> [What to do]:
Scan the material for the string "DATAWIDTH" and copy out every line in which it occurs.

> [Input data]:
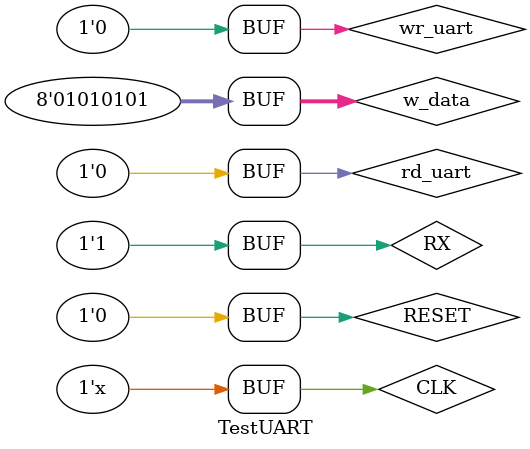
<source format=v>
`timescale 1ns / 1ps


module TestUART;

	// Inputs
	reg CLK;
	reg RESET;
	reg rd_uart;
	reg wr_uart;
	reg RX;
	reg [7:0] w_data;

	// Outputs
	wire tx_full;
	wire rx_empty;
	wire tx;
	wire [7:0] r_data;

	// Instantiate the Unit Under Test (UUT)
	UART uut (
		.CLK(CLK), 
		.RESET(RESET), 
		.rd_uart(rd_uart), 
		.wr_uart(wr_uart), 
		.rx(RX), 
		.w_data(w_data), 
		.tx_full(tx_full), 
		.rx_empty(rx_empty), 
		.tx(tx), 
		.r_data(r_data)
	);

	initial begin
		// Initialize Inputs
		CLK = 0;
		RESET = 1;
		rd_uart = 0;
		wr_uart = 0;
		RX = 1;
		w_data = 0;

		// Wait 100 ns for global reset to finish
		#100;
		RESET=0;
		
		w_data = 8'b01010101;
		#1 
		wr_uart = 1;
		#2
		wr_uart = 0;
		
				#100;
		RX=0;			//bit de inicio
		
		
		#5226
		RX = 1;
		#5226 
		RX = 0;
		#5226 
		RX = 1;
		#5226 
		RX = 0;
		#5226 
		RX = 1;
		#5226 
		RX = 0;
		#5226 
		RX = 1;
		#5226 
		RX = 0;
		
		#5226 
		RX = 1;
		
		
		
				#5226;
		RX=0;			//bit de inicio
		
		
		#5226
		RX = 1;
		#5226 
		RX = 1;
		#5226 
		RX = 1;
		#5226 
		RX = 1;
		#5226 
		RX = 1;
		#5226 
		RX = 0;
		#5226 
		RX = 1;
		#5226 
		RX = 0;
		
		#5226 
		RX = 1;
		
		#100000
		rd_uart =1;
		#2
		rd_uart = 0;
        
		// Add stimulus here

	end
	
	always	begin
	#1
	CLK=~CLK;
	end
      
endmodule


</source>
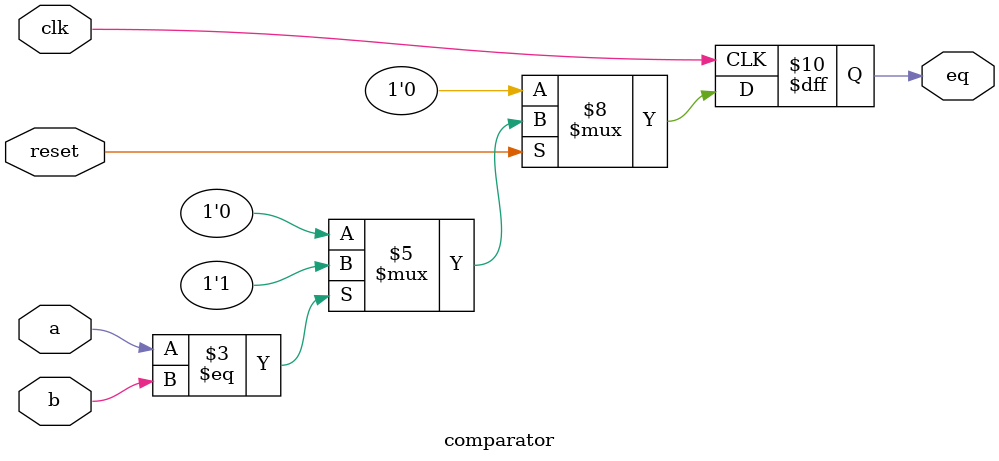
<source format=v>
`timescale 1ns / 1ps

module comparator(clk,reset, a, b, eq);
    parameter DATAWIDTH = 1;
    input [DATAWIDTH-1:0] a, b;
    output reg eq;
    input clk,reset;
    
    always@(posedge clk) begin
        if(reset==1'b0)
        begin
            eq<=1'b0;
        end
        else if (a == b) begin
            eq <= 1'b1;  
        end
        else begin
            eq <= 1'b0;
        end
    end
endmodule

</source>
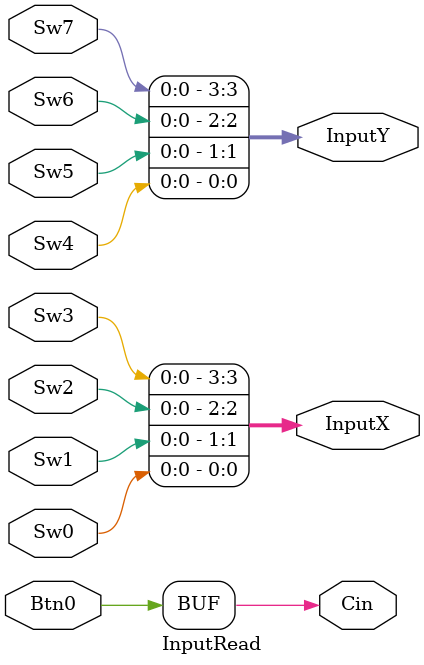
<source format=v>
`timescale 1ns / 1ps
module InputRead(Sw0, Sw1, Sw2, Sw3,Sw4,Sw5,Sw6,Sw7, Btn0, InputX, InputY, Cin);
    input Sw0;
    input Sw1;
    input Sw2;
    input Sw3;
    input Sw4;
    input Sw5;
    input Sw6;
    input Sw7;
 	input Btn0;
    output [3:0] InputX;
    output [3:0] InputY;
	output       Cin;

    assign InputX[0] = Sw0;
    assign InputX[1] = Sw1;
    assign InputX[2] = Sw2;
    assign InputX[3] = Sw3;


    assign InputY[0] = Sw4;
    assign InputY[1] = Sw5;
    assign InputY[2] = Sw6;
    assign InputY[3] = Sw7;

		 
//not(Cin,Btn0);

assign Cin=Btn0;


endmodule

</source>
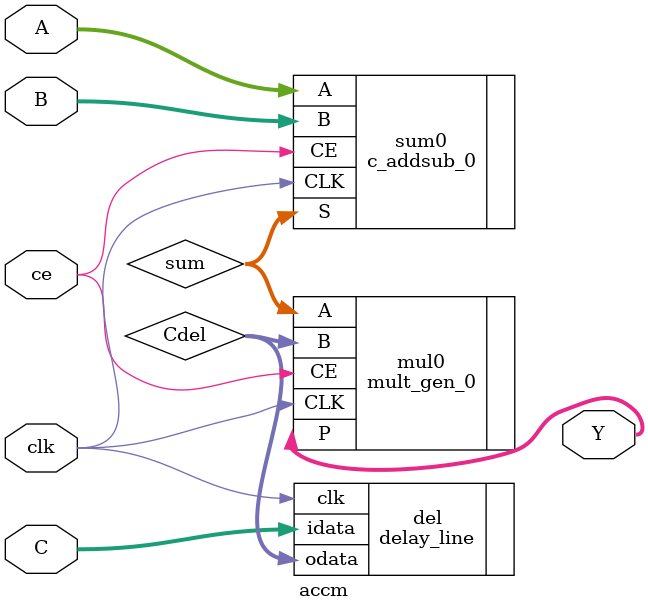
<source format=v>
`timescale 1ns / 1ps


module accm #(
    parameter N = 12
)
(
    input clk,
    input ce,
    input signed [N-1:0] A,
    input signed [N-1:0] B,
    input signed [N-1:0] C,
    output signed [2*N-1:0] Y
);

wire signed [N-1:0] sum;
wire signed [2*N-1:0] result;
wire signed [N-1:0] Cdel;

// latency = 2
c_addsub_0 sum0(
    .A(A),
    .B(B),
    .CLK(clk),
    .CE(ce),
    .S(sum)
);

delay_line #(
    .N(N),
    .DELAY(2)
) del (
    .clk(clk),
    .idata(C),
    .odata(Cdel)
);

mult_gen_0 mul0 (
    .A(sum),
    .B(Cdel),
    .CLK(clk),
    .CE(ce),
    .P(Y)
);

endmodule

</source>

> [Your solution]:
    parameter DATAWIDTH = 1;
    input [DATAWIDTH-1:0] a, b;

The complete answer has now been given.